SOURCE TEXT
= Beginning of Section =

And being right next door to WDI – Walt Disney Imagineering – we had access to their archives. So that was a really cool time, like we – at that point, I was able to walk in and pull original Sleeping Beauty Eyvind Earle paintings, and hold them in my hand. And we were using that as stylization for Fantasyland.
And even back then in the ‘90s, we weren’t allowed to photograph it. There was no cell phones then. We weren’t allowed to take it from the building – you signed in and signed out. So you had to kind of memorize the look, and then run back to your desk and try to redraw that for the Fantasyland stuff.
Then of course, having compiled all the needed reference for the parks, there were the practical questions. How should they be twisted under a villain takeover? How does the player navigate?
Adding Dimensionality
Andy Fisher – who still works at Disney to this day – could not be interviewed in time for this piece, but his colleagues detail his contributions to the project.
The first major one was a first-person navigation engine similar to Myst, but utilizing features like 360-degree rotation, embedded animation, and timed interaction. The rotation effect was inspired by the brand new, but eventually short-lived QuickTime VR panorama engine.
The team dubbed the whole engine “nodes-and-rails”, referring to a mingling of node-based adventure game logic and on-rails sequences.
Each node contained – at the very least – a 2D wraparound of the environment projected around the player. And while just assembling one in 3D would be sufficient, a game with this amount of attention begged to be designed with that curvilinear perspective, as it’s called, in mind.
That’s where Thom’s real skill came in.
Normally when you take a perspective class, you take it from… kind of a pretty ones-and-zeroes, kinda geeky architect, and they teach you vanishing points and straight lines. I started my schooling in Detroit, at CCS, before I finished at ArtCenter. Both car design schools, both the top industrial design schools in the United States. And my perspective teacher was a philosopher, so he used Escher. And I actually saw a sketch that Escher did of his little roly-polys. And he did the grid, and I saw that – I immediately knew that’s what I need to do.
And the thing I used that for, in animation prior to Disney, was it was a quick way to sketch out a three dimensional object. You basically drop this grid underneath your vellum, and you sketched over the top. Your perspective was done, so you weren’t spending your time making something look right, because the perspective grid made it perspectively right. You spent all your time making it look good.
It was all about, you know, “Hey this looks correct, but it’s a bad design?” No, it was all design.
Thom would sketch out these curvilinear perspective grids before he would approach his layout. He’d figure out, “Okay, is this a pan-up or pan-down? Am I going left or right? Do I wanna activate the scene in a particular way?” And he would curve these grids – and he kept them, he had like a library of them, and he’d pull one out. “Yeah, this looks good.” And that was his foundation for his drawings.

= End of Section =

EXTRACTED INFORMATION
= Beginning of Section =

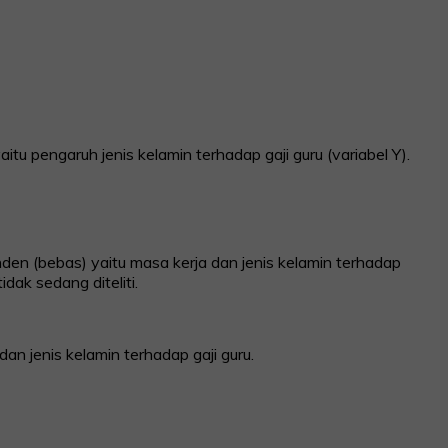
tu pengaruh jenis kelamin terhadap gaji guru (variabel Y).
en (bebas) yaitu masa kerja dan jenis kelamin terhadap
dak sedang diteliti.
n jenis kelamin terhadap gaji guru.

= End of Section =
= Beginning of Section =

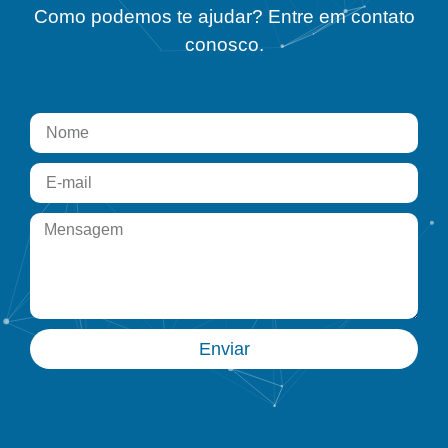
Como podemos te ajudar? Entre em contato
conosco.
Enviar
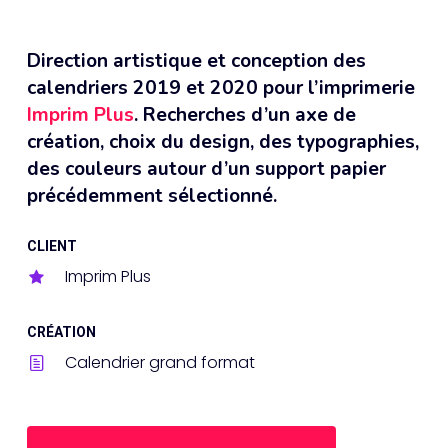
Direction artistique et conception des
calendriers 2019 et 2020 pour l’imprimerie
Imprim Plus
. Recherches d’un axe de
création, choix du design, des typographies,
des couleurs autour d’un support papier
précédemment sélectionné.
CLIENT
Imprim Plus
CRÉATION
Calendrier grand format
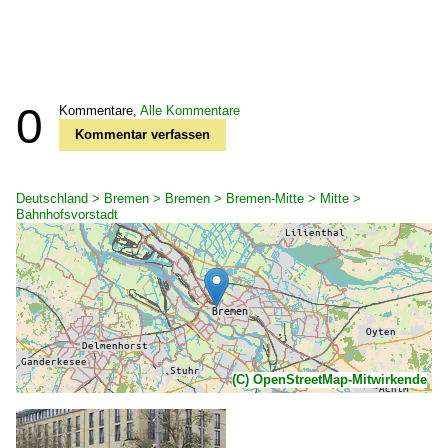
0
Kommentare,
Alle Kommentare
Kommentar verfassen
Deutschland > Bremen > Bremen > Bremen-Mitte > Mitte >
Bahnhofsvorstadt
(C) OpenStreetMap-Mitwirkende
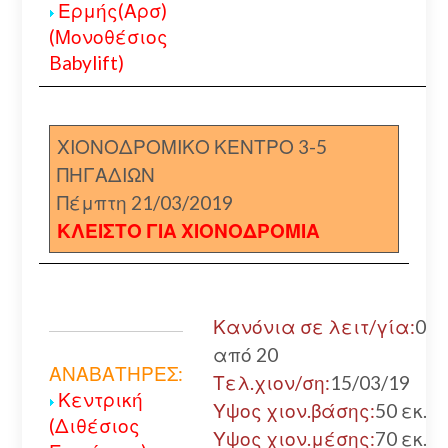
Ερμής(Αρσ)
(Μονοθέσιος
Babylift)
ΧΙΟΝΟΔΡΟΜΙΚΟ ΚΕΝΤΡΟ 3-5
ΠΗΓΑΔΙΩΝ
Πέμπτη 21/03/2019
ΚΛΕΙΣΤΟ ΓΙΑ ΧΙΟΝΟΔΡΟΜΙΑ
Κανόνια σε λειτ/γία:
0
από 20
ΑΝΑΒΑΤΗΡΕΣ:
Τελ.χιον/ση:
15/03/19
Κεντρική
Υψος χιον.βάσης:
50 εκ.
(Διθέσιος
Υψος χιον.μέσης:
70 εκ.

= End of Section =
= Beginning of Section =

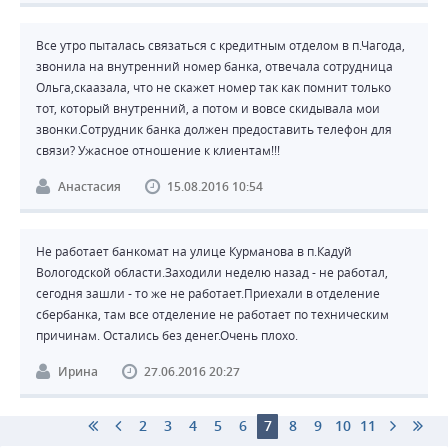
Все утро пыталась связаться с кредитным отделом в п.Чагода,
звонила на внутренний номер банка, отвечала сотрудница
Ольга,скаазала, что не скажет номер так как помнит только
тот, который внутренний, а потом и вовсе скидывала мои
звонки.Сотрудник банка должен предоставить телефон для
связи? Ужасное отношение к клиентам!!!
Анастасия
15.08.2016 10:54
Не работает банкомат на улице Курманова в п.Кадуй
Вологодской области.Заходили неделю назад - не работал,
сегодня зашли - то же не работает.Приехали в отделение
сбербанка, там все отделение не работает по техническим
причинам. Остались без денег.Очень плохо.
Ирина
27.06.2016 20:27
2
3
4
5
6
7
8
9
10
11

= End of Section =

According to the source text, what name did the team give the whole navigation engine?

TASK OUTPUT
The team called it "nodes-and-rails."